Menurutnya ada jalan lain yang masih bisa ditempuh oleh Presiden, salah satunya melalui jalur Mahkamah Konstitusi (MK).
"Ya kan ada jalan yang konstitusional yaitu judicial review di MK (Mahkamah Konstitusi). Itu jalan yang terbaik karena itu lebih tepat. Kalau Perppu itu masih banyak pro-kontranya,” kata JK.
Alasan lain yang dikemukakan JK, mengeluarkan Perppu sama halnya dengan menjatuhkan kewibawaan Pemerintah yang sebelumnya baru saja menyetujui DPR melakukan revisi.
Baca: Penyebab Kematian Bu Tien Soeharto Sebenarnya Dibongkar Jenderal Polisi, Rumor Tertembak Terpatahkan
"Karena baru saja Presiden teken berlaku, langsung Presiden sendiri tarik. Kan tidak bagus. Di mana kita mau tempatkan kewibawaan pemerintah kalau baru teken berlaku kemudian kita tarik. Logikanya di mana?" ujar JK.
Mantan Menteri Hukum dan HAM Yasonna Laoly juga tidak mendukung jika Presiden menerbitkan Perppu.

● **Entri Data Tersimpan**
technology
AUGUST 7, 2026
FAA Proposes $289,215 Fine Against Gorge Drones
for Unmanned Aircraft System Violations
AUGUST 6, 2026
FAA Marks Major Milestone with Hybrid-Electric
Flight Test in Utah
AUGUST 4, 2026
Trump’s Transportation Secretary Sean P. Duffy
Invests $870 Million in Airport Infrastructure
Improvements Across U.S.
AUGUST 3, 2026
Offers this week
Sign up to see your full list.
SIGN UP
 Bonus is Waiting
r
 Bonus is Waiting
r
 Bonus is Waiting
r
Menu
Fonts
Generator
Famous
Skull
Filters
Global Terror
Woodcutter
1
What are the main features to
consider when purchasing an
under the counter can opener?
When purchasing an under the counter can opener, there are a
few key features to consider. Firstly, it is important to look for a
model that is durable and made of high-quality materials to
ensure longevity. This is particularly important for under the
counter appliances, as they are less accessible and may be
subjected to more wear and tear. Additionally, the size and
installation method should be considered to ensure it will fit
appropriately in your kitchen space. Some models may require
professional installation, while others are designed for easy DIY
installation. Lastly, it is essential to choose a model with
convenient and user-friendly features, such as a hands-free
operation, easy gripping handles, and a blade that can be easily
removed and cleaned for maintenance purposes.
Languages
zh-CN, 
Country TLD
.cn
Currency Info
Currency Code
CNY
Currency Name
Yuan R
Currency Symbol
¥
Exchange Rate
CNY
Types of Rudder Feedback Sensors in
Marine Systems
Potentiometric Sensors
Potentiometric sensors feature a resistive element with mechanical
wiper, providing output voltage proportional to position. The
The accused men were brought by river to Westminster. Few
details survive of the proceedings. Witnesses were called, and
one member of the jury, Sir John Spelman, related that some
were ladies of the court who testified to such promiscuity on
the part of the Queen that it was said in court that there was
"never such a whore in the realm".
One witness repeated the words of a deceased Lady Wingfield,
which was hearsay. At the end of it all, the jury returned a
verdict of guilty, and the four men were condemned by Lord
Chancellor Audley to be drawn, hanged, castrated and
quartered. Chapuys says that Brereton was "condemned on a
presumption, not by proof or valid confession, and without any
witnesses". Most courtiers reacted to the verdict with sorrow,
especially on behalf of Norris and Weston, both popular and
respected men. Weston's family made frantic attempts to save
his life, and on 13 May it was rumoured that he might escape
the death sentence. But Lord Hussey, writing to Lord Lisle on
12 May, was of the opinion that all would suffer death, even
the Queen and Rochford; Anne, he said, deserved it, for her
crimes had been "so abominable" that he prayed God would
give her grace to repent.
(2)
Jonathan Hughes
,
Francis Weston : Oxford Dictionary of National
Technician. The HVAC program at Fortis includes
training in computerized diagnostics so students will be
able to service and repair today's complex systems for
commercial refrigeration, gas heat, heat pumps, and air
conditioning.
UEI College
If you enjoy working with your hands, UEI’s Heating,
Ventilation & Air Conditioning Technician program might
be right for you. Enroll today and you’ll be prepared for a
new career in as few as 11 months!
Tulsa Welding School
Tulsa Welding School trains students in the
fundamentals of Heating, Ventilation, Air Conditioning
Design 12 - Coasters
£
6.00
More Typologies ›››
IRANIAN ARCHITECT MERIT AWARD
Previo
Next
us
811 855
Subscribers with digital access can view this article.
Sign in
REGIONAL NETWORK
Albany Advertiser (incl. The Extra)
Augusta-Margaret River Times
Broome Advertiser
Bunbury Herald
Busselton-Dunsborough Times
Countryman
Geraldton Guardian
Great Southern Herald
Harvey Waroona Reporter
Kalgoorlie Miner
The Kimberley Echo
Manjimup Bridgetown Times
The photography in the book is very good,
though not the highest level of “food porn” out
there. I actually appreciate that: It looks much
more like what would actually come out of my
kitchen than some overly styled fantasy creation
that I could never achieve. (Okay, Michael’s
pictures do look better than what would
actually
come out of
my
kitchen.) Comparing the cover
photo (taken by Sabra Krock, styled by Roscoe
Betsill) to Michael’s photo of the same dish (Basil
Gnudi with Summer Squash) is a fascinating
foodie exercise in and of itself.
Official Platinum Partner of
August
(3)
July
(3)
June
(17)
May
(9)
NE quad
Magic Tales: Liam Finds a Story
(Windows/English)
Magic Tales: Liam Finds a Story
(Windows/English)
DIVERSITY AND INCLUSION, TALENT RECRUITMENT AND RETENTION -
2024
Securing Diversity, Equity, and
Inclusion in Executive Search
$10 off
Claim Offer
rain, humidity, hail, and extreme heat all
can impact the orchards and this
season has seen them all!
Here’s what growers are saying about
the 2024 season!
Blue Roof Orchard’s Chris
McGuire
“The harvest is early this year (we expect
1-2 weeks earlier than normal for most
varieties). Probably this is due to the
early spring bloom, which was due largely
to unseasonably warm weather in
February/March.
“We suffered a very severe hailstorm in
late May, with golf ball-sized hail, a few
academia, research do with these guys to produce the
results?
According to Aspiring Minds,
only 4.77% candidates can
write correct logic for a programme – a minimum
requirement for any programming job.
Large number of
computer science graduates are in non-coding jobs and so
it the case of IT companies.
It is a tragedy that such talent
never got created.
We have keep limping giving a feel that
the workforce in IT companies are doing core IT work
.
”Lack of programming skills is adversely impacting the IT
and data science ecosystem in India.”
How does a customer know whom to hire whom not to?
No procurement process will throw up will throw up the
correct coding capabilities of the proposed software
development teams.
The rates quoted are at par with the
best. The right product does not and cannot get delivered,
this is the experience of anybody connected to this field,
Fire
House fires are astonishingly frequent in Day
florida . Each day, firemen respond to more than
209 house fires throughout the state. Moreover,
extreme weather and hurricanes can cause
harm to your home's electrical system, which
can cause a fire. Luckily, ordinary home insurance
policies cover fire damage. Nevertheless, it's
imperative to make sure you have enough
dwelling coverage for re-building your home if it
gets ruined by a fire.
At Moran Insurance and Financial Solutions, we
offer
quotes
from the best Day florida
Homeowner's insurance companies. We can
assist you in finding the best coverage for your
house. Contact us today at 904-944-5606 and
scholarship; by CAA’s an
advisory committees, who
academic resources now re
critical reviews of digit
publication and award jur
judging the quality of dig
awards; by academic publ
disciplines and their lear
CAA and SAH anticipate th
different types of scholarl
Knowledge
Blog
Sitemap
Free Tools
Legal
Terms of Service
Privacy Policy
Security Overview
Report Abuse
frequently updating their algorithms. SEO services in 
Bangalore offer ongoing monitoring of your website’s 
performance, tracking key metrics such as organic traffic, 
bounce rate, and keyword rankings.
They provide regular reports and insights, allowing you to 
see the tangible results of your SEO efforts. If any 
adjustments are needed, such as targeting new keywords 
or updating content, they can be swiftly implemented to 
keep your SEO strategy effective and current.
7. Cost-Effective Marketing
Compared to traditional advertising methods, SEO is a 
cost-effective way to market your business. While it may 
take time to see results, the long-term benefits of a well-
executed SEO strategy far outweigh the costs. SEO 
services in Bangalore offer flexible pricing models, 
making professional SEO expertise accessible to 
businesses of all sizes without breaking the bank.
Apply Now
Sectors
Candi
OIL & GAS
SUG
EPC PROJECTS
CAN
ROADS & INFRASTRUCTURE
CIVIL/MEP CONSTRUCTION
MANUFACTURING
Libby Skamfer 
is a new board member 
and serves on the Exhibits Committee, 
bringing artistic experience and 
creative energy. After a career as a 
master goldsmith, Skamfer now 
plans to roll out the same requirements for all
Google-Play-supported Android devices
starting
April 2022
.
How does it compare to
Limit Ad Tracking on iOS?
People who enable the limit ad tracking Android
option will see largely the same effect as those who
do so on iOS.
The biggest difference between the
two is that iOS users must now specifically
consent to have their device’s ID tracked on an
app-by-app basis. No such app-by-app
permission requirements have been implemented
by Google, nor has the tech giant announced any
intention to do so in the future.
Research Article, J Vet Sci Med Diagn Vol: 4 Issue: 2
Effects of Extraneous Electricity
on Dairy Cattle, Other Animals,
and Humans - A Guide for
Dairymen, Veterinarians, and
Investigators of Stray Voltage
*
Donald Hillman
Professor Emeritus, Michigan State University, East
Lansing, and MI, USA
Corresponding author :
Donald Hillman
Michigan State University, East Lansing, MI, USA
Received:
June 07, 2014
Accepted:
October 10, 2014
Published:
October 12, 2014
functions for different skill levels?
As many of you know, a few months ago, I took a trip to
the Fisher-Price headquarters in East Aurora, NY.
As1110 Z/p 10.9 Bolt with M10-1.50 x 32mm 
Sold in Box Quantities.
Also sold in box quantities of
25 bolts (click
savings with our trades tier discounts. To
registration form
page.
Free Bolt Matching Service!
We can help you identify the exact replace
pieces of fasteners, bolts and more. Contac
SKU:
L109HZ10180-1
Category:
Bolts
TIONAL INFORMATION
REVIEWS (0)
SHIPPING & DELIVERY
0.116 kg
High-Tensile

● **Perintah Tugas**
Kembalikan salinan persis dari teks bacaan tentang Perppu, yaitu semua bagian dari "Alasan lain yang" terus ke bawah sampai "Presiden menerbitkan Perppu.". Item-item di atas tidak diperlukan untuk mengerjakan tugas.

● **Jawaban Tertulis**
Alasan lain yang dikemukakan JK, mengeluarkan Perppu sama halnya dengan menjatuhkan kewibawaan Pemerintah yang sebelumnya baru saja menyetujui DPR melakukan revisi.
Baca: Penyebab Kematian Bu Tien Soeharto Sebenarnya Dibongkar Jenderal Polisi, Rumor Tertembak Terpatahkan
"Karena baru saja Presiden teken berlaku, langsung Presiden sendiri tarik. Kan tidak bagus. Di mana kita mau tempatkan kewibawaan pemerintah kalau baru teken berlaku kemudian kita tarik. Logikanya di mana?" ujar JK.
Mantan Menteri Hukum dan HAM Yasonna Laoly juga tidak mendukung jika Presiden menerbitkan Perppu.